Umwelt und Klima Ökologische, soziale und wirtschaftliche Interessen in Einklang bringen

Der größte Teil des Amazonasregenwalds liegt in Brasilien. Er spielt als Wasser- und Kohlenstoffspeicher eine zentrale Rolle für das globale Klima und die wirtschaftliche Entwicklung in Südamerika. Doch jedes Jahr werden ausgedehnte Waldflächen – zum Teil illegal – abgeholzt, um neues Acker- oder Weideland zu gewinnen.

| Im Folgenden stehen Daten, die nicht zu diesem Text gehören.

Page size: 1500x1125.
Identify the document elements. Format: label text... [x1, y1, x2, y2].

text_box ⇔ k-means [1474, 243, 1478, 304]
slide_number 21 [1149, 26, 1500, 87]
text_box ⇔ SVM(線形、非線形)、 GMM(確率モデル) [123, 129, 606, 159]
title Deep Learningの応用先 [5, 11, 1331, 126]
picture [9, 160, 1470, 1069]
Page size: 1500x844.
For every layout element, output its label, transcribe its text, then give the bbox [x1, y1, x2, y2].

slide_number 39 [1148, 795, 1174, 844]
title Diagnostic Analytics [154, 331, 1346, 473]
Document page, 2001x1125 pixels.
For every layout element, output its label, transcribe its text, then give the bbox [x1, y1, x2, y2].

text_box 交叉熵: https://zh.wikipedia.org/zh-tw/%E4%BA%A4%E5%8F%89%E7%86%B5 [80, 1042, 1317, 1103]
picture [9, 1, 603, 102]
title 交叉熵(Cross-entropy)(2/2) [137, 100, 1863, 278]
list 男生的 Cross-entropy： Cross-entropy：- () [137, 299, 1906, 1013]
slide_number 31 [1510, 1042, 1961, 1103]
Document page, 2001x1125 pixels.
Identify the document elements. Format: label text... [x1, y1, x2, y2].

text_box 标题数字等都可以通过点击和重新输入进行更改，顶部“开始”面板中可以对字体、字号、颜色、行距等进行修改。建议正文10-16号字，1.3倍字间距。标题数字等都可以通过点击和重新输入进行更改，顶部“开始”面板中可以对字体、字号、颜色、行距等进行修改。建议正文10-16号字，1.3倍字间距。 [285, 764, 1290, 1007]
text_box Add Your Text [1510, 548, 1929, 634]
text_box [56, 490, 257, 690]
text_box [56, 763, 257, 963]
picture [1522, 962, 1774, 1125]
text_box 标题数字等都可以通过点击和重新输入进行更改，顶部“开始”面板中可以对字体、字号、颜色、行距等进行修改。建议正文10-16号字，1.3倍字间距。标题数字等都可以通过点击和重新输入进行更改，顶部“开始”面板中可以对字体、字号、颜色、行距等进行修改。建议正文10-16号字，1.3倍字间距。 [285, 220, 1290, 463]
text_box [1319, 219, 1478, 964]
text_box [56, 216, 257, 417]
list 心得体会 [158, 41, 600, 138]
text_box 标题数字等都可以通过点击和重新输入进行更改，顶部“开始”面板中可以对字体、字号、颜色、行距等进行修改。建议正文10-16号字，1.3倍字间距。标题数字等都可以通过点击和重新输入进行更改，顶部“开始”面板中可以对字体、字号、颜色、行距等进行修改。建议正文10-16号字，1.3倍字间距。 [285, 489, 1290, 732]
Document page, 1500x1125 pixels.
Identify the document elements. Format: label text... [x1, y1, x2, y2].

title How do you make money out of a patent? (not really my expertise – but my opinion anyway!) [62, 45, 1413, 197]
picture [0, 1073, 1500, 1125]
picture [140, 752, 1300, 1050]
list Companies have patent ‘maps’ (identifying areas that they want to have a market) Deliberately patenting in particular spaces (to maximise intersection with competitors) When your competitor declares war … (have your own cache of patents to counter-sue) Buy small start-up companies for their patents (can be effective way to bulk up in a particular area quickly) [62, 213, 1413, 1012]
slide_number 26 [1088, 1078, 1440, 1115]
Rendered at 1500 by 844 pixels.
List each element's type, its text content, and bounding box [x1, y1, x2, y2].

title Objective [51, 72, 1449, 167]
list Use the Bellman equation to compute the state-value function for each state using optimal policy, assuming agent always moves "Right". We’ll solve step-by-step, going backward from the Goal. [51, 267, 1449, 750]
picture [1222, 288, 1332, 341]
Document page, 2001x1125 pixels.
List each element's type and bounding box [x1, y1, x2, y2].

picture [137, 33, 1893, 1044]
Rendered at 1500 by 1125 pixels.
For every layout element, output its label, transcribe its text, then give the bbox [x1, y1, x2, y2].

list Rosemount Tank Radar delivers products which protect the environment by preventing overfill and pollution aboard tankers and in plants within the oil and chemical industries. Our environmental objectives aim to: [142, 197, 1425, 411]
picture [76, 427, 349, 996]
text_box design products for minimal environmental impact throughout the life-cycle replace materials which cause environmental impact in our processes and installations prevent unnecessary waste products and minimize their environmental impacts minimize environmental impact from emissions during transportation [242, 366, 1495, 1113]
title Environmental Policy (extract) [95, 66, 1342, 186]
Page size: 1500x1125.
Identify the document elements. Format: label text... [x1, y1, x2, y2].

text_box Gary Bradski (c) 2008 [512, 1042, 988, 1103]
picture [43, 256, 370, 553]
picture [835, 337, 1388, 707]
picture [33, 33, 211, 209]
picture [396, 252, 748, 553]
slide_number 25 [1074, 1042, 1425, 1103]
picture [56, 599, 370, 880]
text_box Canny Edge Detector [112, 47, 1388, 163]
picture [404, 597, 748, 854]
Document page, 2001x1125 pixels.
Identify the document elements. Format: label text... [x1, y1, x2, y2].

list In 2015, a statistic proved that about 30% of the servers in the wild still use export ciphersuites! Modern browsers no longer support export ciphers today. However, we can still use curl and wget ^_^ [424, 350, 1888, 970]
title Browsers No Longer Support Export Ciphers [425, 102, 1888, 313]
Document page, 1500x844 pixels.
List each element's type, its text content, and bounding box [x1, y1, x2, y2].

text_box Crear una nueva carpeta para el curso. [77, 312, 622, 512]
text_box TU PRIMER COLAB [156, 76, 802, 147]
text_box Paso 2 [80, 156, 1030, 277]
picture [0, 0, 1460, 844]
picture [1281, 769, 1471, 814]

Ökologische, soziale und wirtschaftliche Interessen in Einklang zu bringen, gehört zu den wichtigsten Aufgaben der deutsch-brasilianischen Zusammenarbeit für nachhaltige Entwicklung (Lexikon-Eintrag zum Begriff aufrufen).

Energie

Brasilien hat ein erhebliches Potenzial für die Nutzung von Wind- und Solarenergie. Eine stabile Energieversorgung und eine effiziente Stromverteilung bilden die Grundvoraussetzung für die wirtschaftliche Entwicklung des Landes.

Klimaschutz

Als einer der ersten Staaten weltweit hat Brasilien das Pariser Klimaabkommen ratifiziert und sich verpflichtet, seine Treib­haus­gas­emissionen gegenüber 2005 um 37 Prozent bis 2025 und um 43 Prozent bis 2030 zu reduzieren. Es wurden ehrgeizige Umsetzungspläne vorbereitet: Demnach soll der Anteil der erneuerbaren Energien am Energiemix weiter erhöht und die Energieeffizienz verbessert werden. Außerdem sollen die Emissionen aus der Landwirtschaft gesenkt und die illegale Abholzung der Regenwälder soll gestoppt werden.